An active and committed community with a history in the country may be the reason why Islamophobia has had little impact in the country. Whilst there has been some protests to construction of mosques in Valhalla and most recently Atholl, these incidents are often related to the history of the area as previously white-only areas, and objections mainly came from white residents. This year the Western Cape experienced vandalism of two mosques in January; the mosques were desecrated after a public call on Facebook to burn Islamic places of worship. However there was an immediate outcry and the Christian community showed support with the local Bishop attending interfaith meetings at the mosque and publicly denouncing the acts.
Despite these incidents South African Muslims have experienced little of the current levels of fear and intimidation of global Muslim minorities and this may have something to do with the fact that Muslims have been allowed to develop their communities and thus feel settled enough to become active and contributing members of society. In 2014 The Pew Research Centre conducted a study on the perceptions of Americans towards members of different religious groups. The study revealed that whereas Jews, Catholics and Evangelical Christians were all viewed warmly, Muslims were viewed coldly. However several trends emerge from this research, an important one being that the more likely a person is to know a Muslim, the more likely he or she is to express positive feelings towards Muslims as a group.

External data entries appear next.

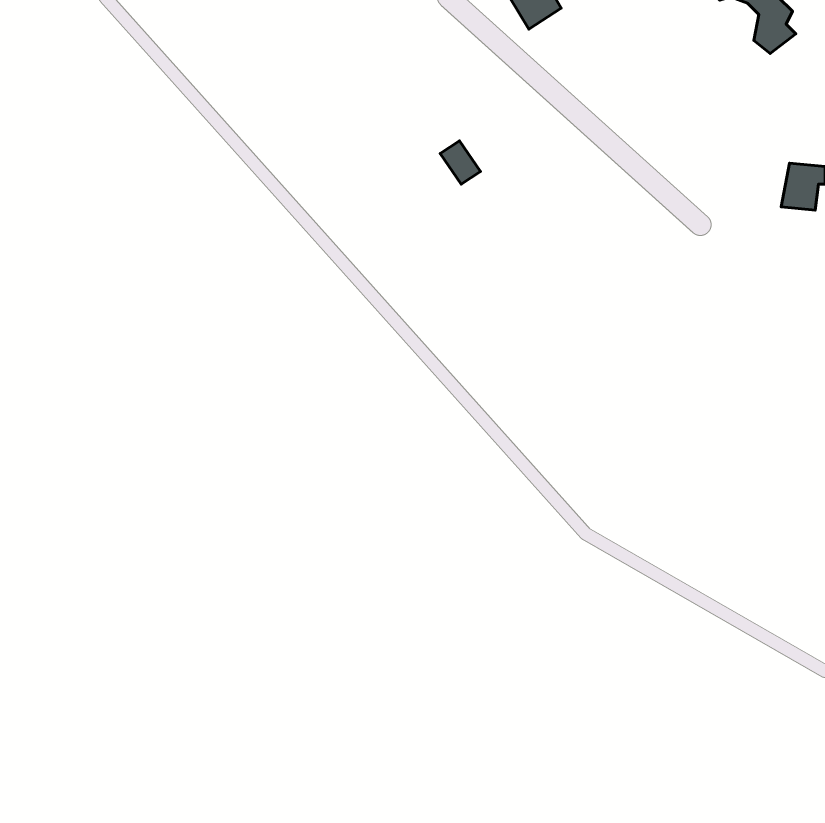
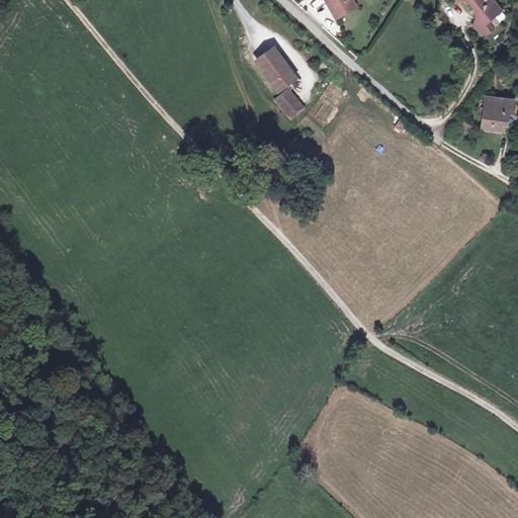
building: none -> [257,46,295,88]

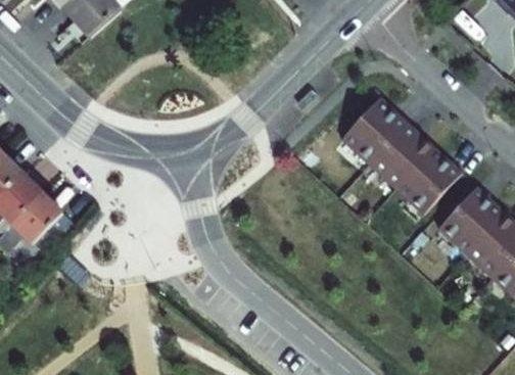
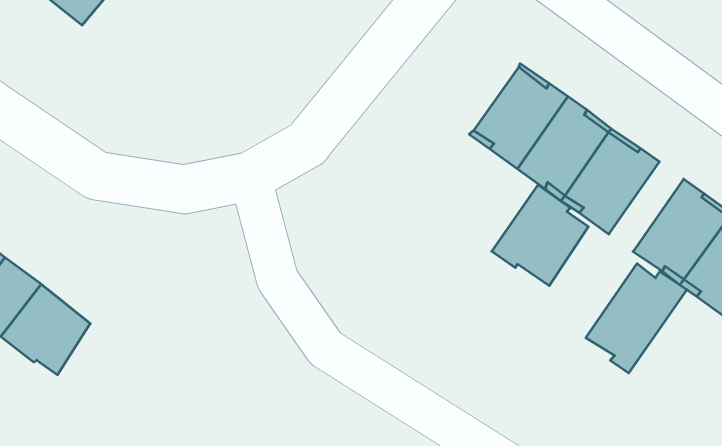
building: none -> [492,185,588,286]
building: none -> [586,264,687,373]

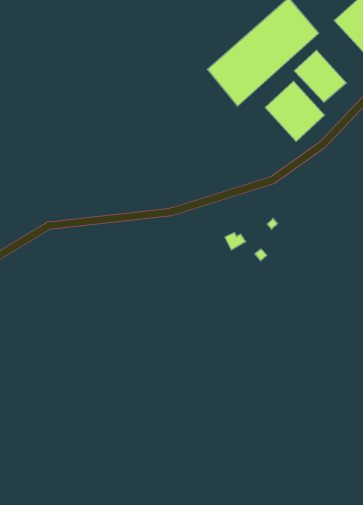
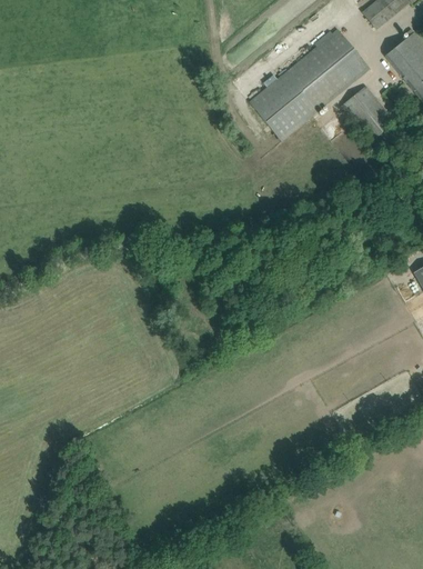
building: [265,81,325,141] -> none

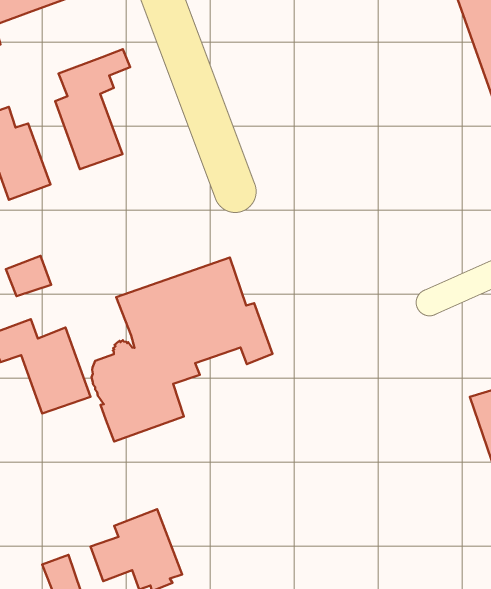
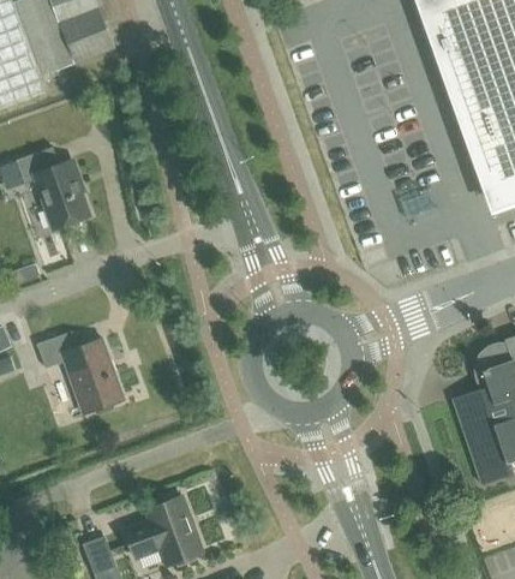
building: [55,49,130,169] -> none
building: [6,256,51,296] -> none
building: [92,257,272,442] -> none

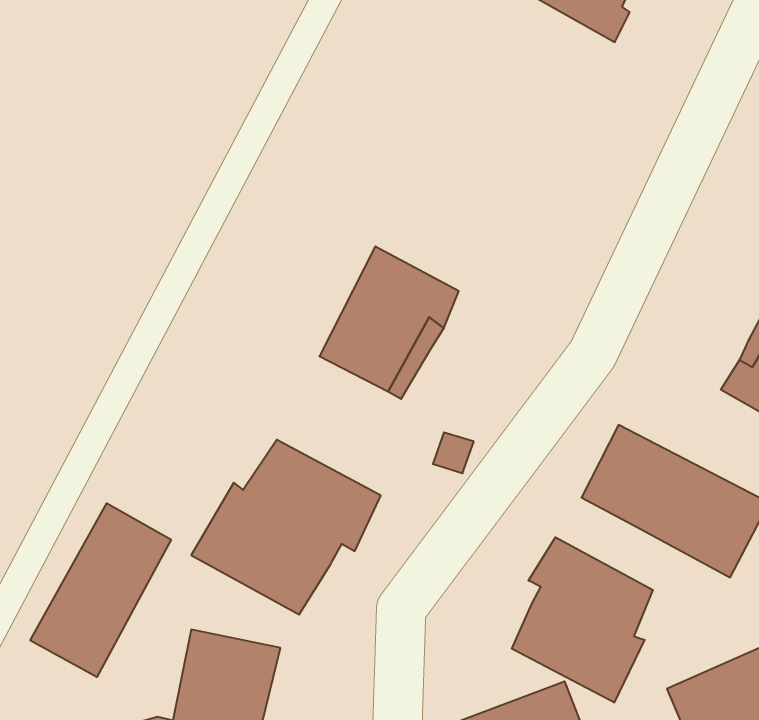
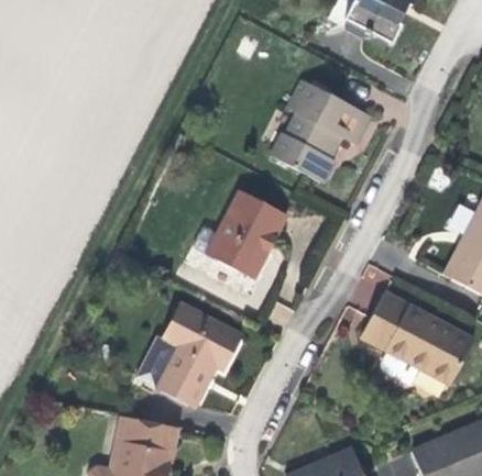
building: none -> [273,78,370,184]
building: [30,503,171,677] -> none
building: [512,537,653,703] -> none

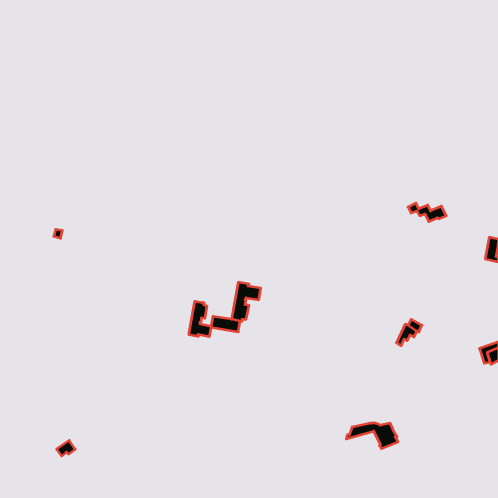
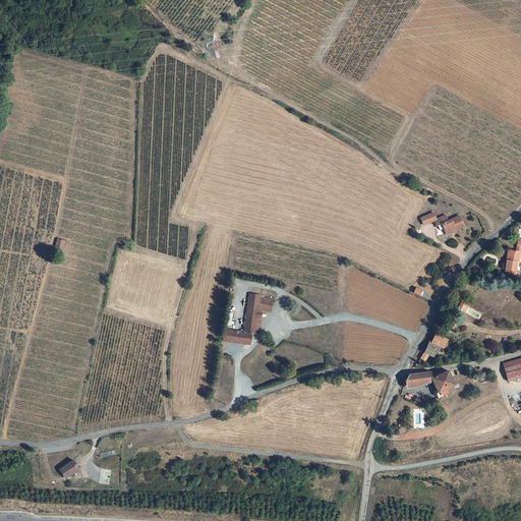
building: [189,301,211,337] -> none
building: [346,423,398,449] -> [404,371,458,398]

South Africans rely on their immediate community and not on the media to formulate an understanding of Muslims and this has led to a far nuanced understanding of a currently misunderstood religion.
South African Muslims have a long and peaceful history in the country and while Islamophobia and extremism has been on the rise globally, and cannot help but affect us here, religious tolerance is still one of South Africa’s strongest traits – and a story we don’t tell often enough. It is a shared history of struggle, a Constitution that protects religious diversity and a remarkable tolerance for difference from many South Africans.
The views expressed in this article do not necessarily reflect those of MuslimVillage.com.